→ Instructions for the task: From first line to last, print the records exactly, but leave out the pictures.

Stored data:
#####

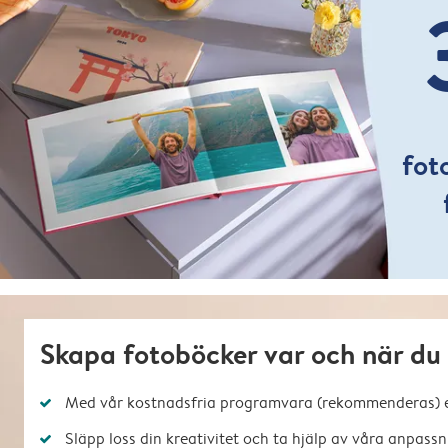
fot
Skapa fotoböcker var och när du v
Med vår kostnadsfria programvara (rekommenderas) el
Släpp loss din kreativitet och ta hjälp av våra anpass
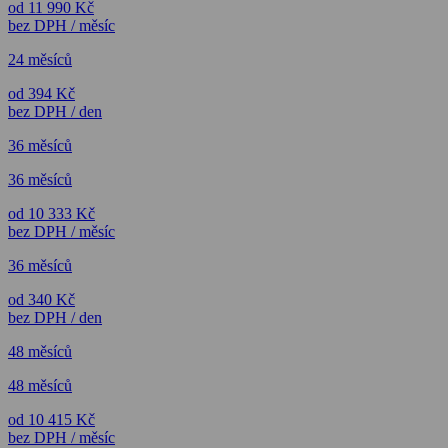
od 11 990 Kč
bez DPH / měsíc
24 měsíců
od 394 Kč
bez DPH / den
36 měsíců
36 měsíců
od 10 333 Kč
bez DPH / měsíc
36 měsíců
od 340 Kč
bez DPH / den
48 měsíců
48 měsíců
od 10 415 Kč
bez DPH / měsíc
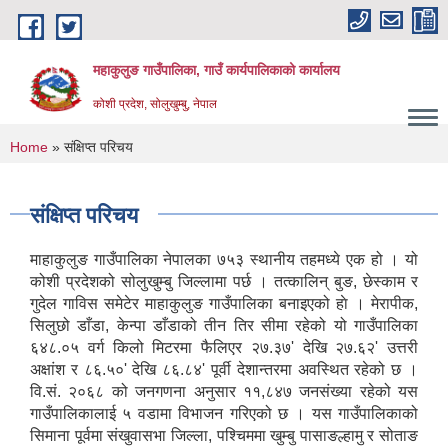
Skip to main content
महाकुलुङ गाउँपालिका, गाउँ कार्यपालिकाको कार्यालय
कोशी प्रदेश, सोलुखुम्बु, नेपाल
You are here
Home
» संक्षिप्त परिचय
संक्षिप्त परिचय
माहाकुलुङ गाउँपालिका नेपालका ७५३ स्थानीय तहमध्ये एक हो । यो
कोशी प्रदेशको सोलुखुम्बु जिल्लामा पर्छ । तत्कालिन् बुङ, छेस्काम र
गुदेल गाविस समेटेर माहाकुलुङ गाउँपालिका बनाइएको हाे । मेरापीक,
सिलुछो डाँडा, केन्पा डाँडाको तीन तिर सीमा रहेको यो गाउँपालिका
६४८.०५ वर्ग किलो मिटरमा फैलिएर २७‌.३७' देखि २७‌.६२' उत्तरी
अक्षांश र ८६.५०' देखि ८६.८४' पूर्वी देशान्तरमा अवस्थित रहेको छ ।
वि.सं. २०६८ को जनगणना अनुसार ११,८४७ जनसंख्या रहेको यस
गाउँपालिकालाई ५ वडामा विभाजन गरिएको छ । यस गाउँपालिकाको
सिमाना पूर्वमा संखुवासभा जिल्ला, पश्चिममा खुम्बु पासाङल्हामु र सोताङ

#####

→ Problem solution:
fot
Skapa fotoböcker var och när du v
Med vår kostnadsfria programvara (rekommenderas) el
Släpp loss din kreativitet och ta hjälp av våra anpass
od 11 990 Kč
bez DPH / měsíc
24 měsíců
od 394 Kč
bez DPH / den
36 měsíců
36 měsíců
od 10 333 Kč
bez DPH / měsíc
36 měsíců
od 340 Kč
bez DPH / den
48 měsíců
48 měsíců
od 10 415 Kč
bez DPH / měsíc
Skip to main content
महाकुलुङ गाउँपालिका, गाउँ कार्यपालिकाको कार्यालय
कोशी प्रदेश, सोलुखुम्बु, नेपाल
You are here
Home
» संक्षिप्त परिचय
संक्षिप्त परिचय
माहाकुलुङ गाउँपालिका नेपालका ७५३ स्थानीय तहमध्ये एक हो । यो
कोशी प्रदेशको सोलुखुम्बु जिल्लामा पर्छ । तत्कालिन् बुङ, छेस्काम र
गुदेल गाविस समेटेर माहाकुलुङ गाउँपालिका बनाइएको हाे । मेरापीक,
सिलुछो डाँडा, केन्पा डाँडाको तीन तिर सीमा रहेको यो गाउँपालिका
६४८.०५ वर्ग किलो मिटरमा फैलिएर २७‌.३७' देखि २७‌.६२' उत्तरी
अक्षांश र ८६.५०' देखि ८६.८४' पूर्वी देशान्तरमा अवस्थित रहेको छ ।
वि.सं. २०६८ को जनगणना अनुसार ११,८४७ जनसंख्या रहेको यस
गाउँपालिकालाई ५ वडामा विभाजन गरिएको छ । यस गाउँपालिकाको
सिमाना पूर्वमा संखुवासभा जिल्ला, पश्चिममा खुम्बु पासाङल्हामु र सोताङ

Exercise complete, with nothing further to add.